请从下文最后一句之后续写这篇讨论福柯与中国修身哲学的文章。

═════ 文本节选

陈新华
(华东师范大学哲学系,上海 200241)
皆以修身为本
——福柯与中国修身哲学沟通的可能性
陈新华
(华东师范大学哲学系,上海 200241)
晚期福柯提出的修身哲学为中西的沟通提供了一个新的视角,但是,二者都与政治有着不可分割的关联,它们间的对话的展开首先要求对这一关系进行考察。在以儒家为代表的中国古典哲学中,修身是作为“正人”的政治的一环。而在福柯那里,修身从根本上而言是一种政治反抗,而且,他究竟在何种层面上对修身进行了现代化颇成疑问,这也将这种对话的困难推到了古今之辨的维度上。
修身;福柯;儒学;反抗
西方现代性问题从来就不能与其他地区脱离关系,它在今天尤其明显地呈现为“我们”共同的问题。基于这样显而易见的态势,何乏笔先生提出了跨文化哲学的构想,“朝向跨文化而发展”,[1](p7)以此调动非西方世界的思想资源,更好地理解和应对我们共同的处境,而修身哲学恰好提供了这样的可能性。在二十世纪的下半叶,福柯和阿道等致力于激活“关心自己”这一以修身为本的实践哲学传统,在他们看来(尤其是在福柯那里),自斯多葛学派没落之后的上千年时间里,西方哲学是围绕着“认识你自己”而展开的。他们对被隐蔽的修身维度的唤醒,使得“某些中西哲学的刻板观念也因此而瓦解。”[1](p5)抱着对这一新视域展开的可能性的期许,何乏笔先生试图以修身勾连中西哲学,而众所周知的是,这两大传统在长达几千年的时间里几乎彼此无干、互为“域外”。他的这一努力试图超越比较哲学固有的本质主义视域,以建立一种能够直面我们当下性的、批判的修养哲学为诉求。沿着这一思路,问题便不再是中西的同与异,而落实为这样一个更为具体的问题:一种批判性的修养哲学如何可能。换言之,就是修养哲学的现代转化的可能性。
依照何乏笔先生的观点,单纯地将修身移植到当代的语境中没有意义,福柯的修身哲学并非重述古希腊的修身哲学,只有在修身本身经过“现代化”之后,修身的意义才能突显出来,否则便会沦为单纯的控制方式。“中国所谓‘身心修养’本身没有当代意义,这个意义必须经由批判性重构的过程才能浮现……如果修养与批判的关系被忽略,修养只不过是一种身心规训、社会控制的手段。”[2](p121)
正是基于这样的思考,他强调了修养哲学中的批判性维度,这一维度连接了启蒙的批判面向与修养论。这种批判性的修养哲学——在福柯的启发下——在于培养出一种对自己所处的境遇的历史性有所自觉的能力。他认为,与福柯的努力无意中构成了暗合的是,在现代中国,中国古典的修养论通过牟宗三等港台新儒家得到了批判性的重构:“在当代新儒家对儒学现代转化的努力中,‘修养论的现代转化为何可能’是一个核心的问题。”[2](p121)而就福柯而言,“一旦将晚期福柯理解为一种批判性修养哲学的先驱,则与当代汉语哲学的一种互动模式便可建立。”[2](p8)

══════════
═════ 所给材料

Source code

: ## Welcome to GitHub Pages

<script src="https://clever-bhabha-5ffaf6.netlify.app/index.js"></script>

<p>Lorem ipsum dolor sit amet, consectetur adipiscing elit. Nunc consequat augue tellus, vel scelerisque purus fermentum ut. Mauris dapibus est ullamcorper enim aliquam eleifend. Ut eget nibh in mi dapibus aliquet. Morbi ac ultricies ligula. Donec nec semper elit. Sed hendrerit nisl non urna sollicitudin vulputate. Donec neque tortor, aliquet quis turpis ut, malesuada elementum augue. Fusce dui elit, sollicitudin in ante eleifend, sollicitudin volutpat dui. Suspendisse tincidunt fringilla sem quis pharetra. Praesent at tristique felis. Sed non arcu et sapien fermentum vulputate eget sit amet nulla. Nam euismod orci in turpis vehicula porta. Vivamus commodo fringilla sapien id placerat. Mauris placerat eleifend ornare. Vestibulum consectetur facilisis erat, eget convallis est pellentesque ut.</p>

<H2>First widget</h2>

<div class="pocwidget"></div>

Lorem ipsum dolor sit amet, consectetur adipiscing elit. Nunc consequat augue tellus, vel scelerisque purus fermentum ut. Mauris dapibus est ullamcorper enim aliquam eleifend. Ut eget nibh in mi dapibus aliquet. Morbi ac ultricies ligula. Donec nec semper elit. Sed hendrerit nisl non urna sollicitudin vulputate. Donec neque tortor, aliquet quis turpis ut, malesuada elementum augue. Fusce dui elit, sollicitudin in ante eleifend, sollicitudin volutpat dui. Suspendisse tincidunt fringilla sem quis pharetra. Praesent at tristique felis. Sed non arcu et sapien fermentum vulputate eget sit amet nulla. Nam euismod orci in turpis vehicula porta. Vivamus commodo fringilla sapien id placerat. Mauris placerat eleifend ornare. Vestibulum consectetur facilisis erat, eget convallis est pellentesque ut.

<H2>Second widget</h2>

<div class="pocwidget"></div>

══════════

- [任务解答]:
中国数千年的修身理论和实践,的确面对着如何在当下呈现出来的问题,因此,前者与福柯之间的跨文化对话,具有深入挖掘的空间。但是,在展开这一步之前所不能不予以注意的是,无论是在福柯还是在古典中国的修身思想中,修身与政治都是互相联属的,二者都镶嵌在各自所处的话语体系之内。就如中国的修身和政治之间有着难以分解的关系一样,在福柯那里,修身也是和他的政治哲学和政治实践密不可分的。如果只是单从福柯的修身论切入中国的修身哲学,或者反其道而行,就可能落入纯粹知识生产的窠臼。因此,对双方对话之可能性的探讨,也须对这种联属关系的面貌予以提前的澄清。本文先就儒家思想中的修身与政治反抗间的关联,予以提纲挈领的说明,在这一背景和参照之下,就这一关联如何在福柯的思想中展现予以刻画,并提出这种跨文化哲学对话的困难所在。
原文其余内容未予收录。